* [What is required]: Below are records to give again exactly; omit each image they contain.

* [Data for analysis]:
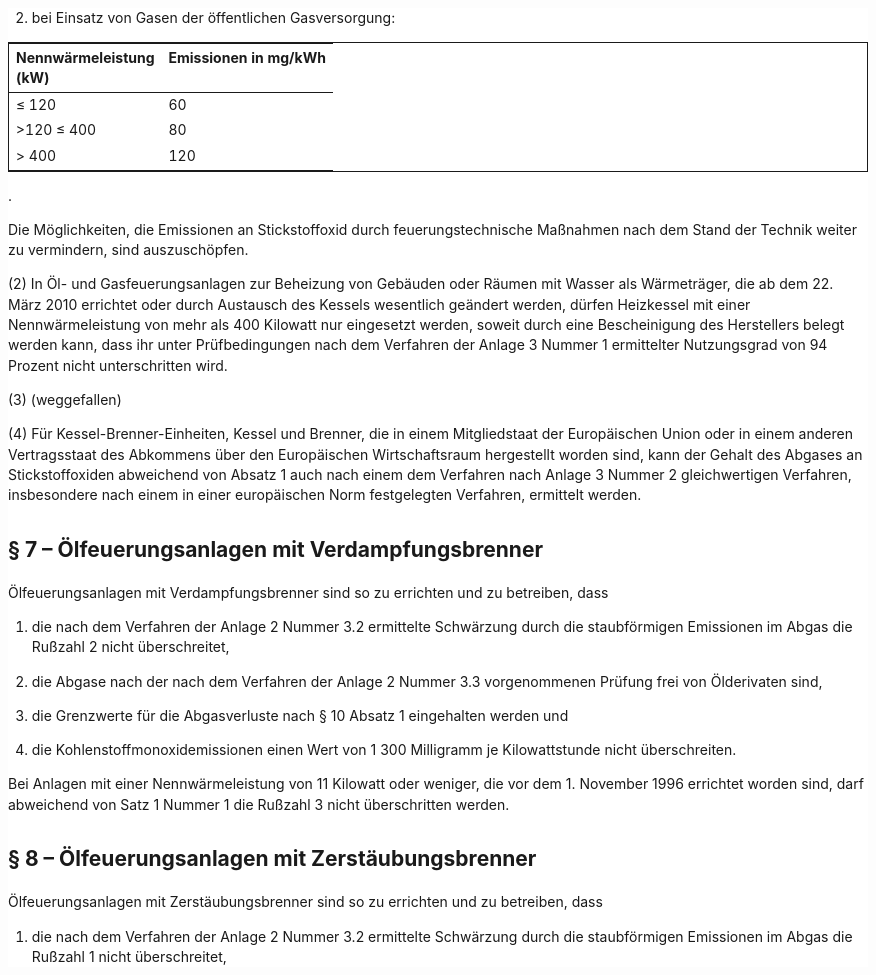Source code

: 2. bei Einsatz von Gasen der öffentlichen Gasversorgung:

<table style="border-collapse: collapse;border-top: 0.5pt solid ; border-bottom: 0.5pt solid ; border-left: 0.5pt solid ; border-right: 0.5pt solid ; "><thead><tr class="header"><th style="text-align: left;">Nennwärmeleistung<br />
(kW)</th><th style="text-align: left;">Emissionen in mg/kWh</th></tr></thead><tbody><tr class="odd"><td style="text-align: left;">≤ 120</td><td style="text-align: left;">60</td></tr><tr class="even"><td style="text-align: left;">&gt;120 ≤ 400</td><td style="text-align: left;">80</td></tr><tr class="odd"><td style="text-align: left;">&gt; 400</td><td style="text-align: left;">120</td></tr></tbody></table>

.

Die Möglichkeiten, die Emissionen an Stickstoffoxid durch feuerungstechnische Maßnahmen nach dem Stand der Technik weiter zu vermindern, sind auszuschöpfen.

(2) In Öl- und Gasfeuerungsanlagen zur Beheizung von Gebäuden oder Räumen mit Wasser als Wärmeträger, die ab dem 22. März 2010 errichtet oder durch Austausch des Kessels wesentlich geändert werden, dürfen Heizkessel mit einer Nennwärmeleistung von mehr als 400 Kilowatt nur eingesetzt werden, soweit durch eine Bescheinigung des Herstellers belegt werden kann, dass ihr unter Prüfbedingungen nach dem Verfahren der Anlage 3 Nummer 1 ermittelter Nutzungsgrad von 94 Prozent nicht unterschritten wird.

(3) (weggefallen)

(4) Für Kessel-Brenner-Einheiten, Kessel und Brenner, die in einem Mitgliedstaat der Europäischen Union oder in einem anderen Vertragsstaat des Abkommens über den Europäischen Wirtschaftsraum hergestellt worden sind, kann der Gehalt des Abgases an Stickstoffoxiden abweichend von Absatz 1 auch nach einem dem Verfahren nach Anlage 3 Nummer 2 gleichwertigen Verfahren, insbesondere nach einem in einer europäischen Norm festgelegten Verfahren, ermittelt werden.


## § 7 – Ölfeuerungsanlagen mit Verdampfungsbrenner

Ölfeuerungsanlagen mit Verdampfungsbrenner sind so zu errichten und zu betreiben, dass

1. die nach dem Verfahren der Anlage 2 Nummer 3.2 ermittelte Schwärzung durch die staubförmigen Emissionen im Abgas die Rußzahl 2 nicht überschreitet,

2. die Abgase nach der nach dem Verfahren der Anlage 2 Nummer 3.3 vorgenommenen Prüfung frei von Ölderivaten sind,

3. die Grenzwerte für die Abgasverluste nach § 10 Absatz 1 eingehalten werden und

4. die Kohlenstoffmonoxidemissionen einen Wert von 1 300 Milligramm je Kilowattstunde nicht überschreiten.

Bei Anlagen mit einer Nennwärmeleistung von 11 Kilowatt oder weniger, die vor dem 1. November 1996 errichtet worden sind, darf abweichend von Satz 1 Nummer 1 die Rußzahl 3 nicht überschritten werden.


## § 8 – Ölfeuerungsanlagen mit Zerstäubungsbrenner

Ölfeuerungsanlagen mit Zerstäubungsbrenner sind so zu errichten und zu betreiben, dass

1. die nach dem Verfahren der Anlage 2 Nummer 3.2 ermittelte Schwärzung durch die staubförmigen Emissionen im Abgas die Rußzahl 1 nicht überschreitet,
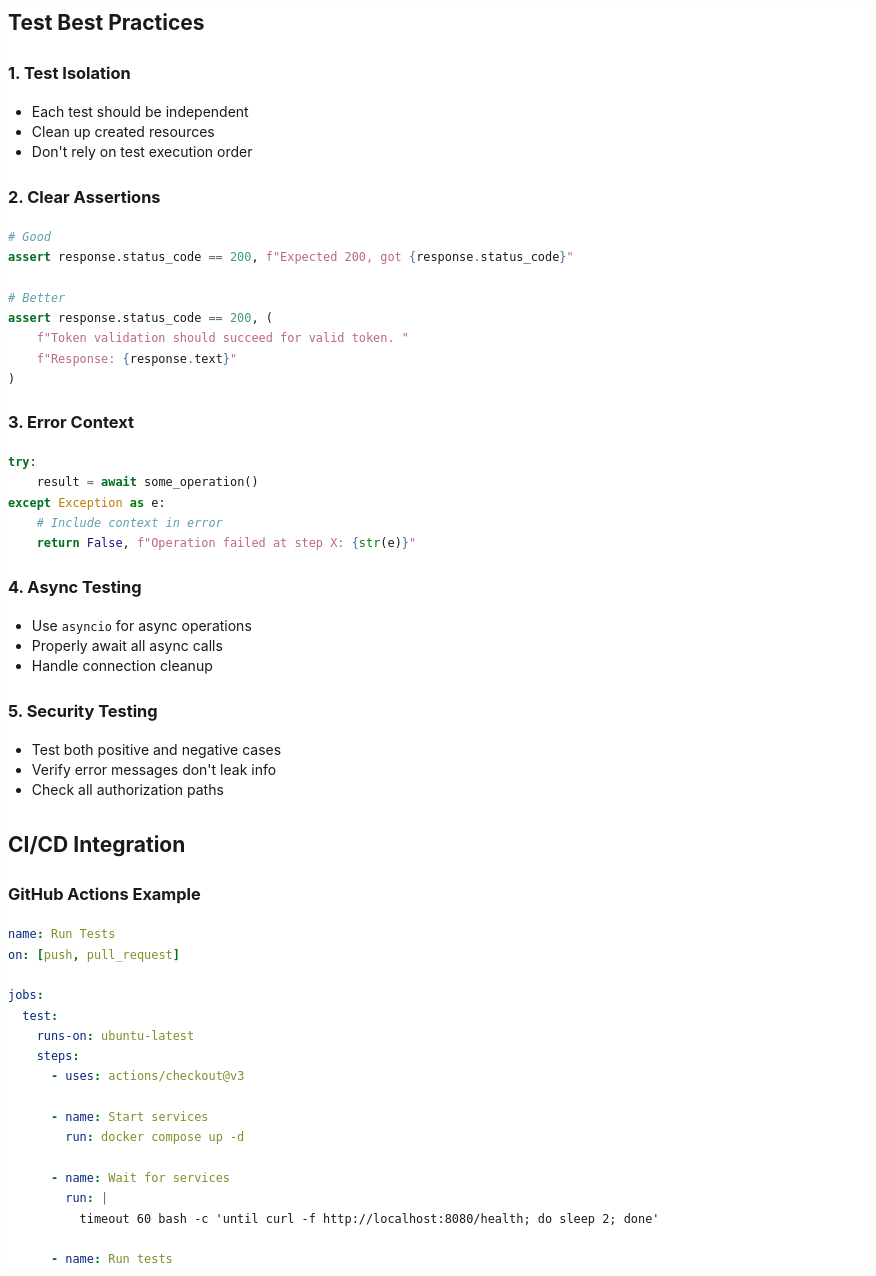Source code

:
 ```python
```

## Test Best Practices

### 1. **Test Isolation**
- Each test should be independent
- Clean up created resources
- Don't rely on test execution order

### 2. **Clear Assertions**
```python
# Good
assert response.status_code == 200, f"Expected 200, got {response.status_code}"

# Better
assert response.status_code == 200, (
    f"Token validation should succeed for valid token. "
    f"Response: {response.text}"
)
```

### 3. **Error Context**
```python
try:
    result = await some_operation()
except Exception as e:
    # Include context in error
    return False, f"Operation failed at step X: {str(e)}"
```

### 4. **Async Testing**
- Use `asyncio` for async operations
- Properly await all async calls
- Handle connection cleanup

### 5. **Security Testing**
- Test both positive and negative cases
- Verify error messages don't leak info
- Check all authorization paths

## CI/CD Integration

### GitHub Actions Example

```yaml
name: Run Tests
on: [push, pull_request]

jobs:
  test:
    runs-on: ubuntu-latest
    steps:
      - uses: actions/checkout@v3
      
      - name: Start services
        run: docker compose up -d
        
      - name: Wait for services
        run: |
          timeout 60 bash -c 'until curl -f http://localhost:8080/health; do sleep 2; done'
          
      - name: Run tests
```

* [Answer space]:
Source code

: 2. bei Einsatz von Gasen der öffentlichen Gasversorgung:

<table style="border-collapse: collapse;border-top: 0.5pt solid ; border-bottom: 0.5pt solid ; border-left: 0.5pt solid ; border-right: 0.5pt solid ; "><thead><tr class="header"><th style="text-align: left;">Nennwärmeleistung<br />
(kW)</th><th style="text-align: left;">Emissionen in mg/kWh</th></tr></thead><tbody><tr class="odd"><td style="text-align: left;">≤ 120</td><td style="text-align: left;">60</td></tr><tr class="even"><td style="text-align: left;">&gt;120 ≤ 400</td><td style="text-align: left;">80</td></tr><tr class="odd"><td style="text-align: left;">&gt; 400</td><td style="text-align: left;">120</td></tr></tbody></table>

.

Die Möglichkeiten, die Emissionen an Stickstoffoxid durch feuerungstechnische Maßnahmen nach dem Stand der Technik weiter zu vermindern, sind auszuschöpfen.

(2) In Öl- und Gasfeuerungsanlagen zur Beheizung von Gebäuden oder Räumen mit Wasser als Wärmeträger, die ab dem 22. März 2010 errichtet oder durch Austausch des Kessels wesentlich geändert werden, dürfen Heizkessel mit einer Nennwärmeleistung von mehr als 400 Kilowatt nur eingesetzt werden, soweit durch eine Bescheinigung des Herstellers belegt werden kann, dass ihr unter Prüfbedingungen nach dem Verfahren der Anlage 3 Nummer 1 ermittelter Nutzungsgrad von 94 Prozent nicht unterschritten wird.

(3) (weggefallen)

(4) Für Kessel-Brenner-Einheiten, Kessel und Brenner, die in einem Mitgliedstaat der Europäischen Union oder in einem anderen Vertragsstaat des Abkommens über den Europäischen Wirtschaftsraum hergestellt worden sind, kann der Gehalt des Abgases an Stickstoffoxiden abweichend von Absatz 1 auch nach einem dem Verfahren nach Anlage 3 Nummer 2 gleichwertigen Verfahren, insbesondere nach einem in einer europäischen Norm festgelegten Verfahren, ermittelt werden.


## § 7 – Ölfeuerungsanlagen mit Verdampfungsbrenner

Ölfeuerungsanlagen mit Verdampfungsbrenner sind so zu errichten und zu betreiben, dass

1. die nach dem Verfahren der Anlage 2 Nummer 3.2 ermittelte Schwärzung durch die staubförmigen Emissionen im Abgas die Rußzahl 2 nicht überschreitet,

2. die Abgase nach der nach dem Verfahren der Anlage 2 Nummer 3.3 vorgenommenen Prüfung frei von Ölderivaten sind,

3. die Grenzwerte für die Abgasverluste nach § 10 Absatz 1 eingehalten werden und

4. die Kohlenstoffmonoxidemissionen einen Wert von 1 300 Milligramm je Kilowattstunde nicht überschreiten.

Bei Anlagen mit einer Nennwärmeleistung von 11 Kilowatt oder weniger, die vor dem 1. November 1996 errichtet worden sind, darf abweichend von Satz 1 Nummer 1 die Rußzahl 3 nicht überschritten werden.


## § 8 – Ölfeuerungsanlagen mit Zerstäubungsbrenner

Ölfeuerungsanlagen mit Zerstäubungsbrenner sind so zu errichten und zu betreiben, dass

1. die nach dem Verfahren der Anlage 2 Nummer 3.2 ermittelte Schwärzung durch die staubförmigen Emissionen im Abgas die Rußzahl 1 nicht überschreitet,
Source code

:
 ```python
```

## Test Best Practices

### 1. **Test Isolation**
- Each test should be independent
- Clean up created resources
- Don't rely on test execution order

### 2. **Clear Assertions**
```python
# Good
assert response.status_code == 200, f"Expected 200, got {response.status_code}"

# Better
assert response.status_code == 200, (
    f"Token validation should succeed for valid token. "
    f"Response: {response.text}"
)
```

### 3. **Error Context**
```python
try:
    result = await some_operation()
except Exception as e:
    # Include context in error
    return False, f"Operation failed at step X: {str(e)}"
```

### 4. **Async Testing**
- Use `asyncio` for async operations
- Properly await all async calls
- Handle connection cleanup

### 5. **Security Testing**
- Test both positive and negative cases
- Verify error messages don't leak info
- Check all authorization paths

## CI/CD Integration

### GitHub Actions Example

```yaml
name: Run Tests
on: [push, pull_request]

jobs:
  test:
    runs-on: ubuntu-latest
    steps:
      - uses: actions/checkout@v3
      
      - name: Start services
        run: docker compose up -d
        
      - name: Wait for services
        run: |
          timeout 60 bash -c 'until curl -f http://localhost:8080/health; do sleep 2; done'
          
      - name: Run tests
```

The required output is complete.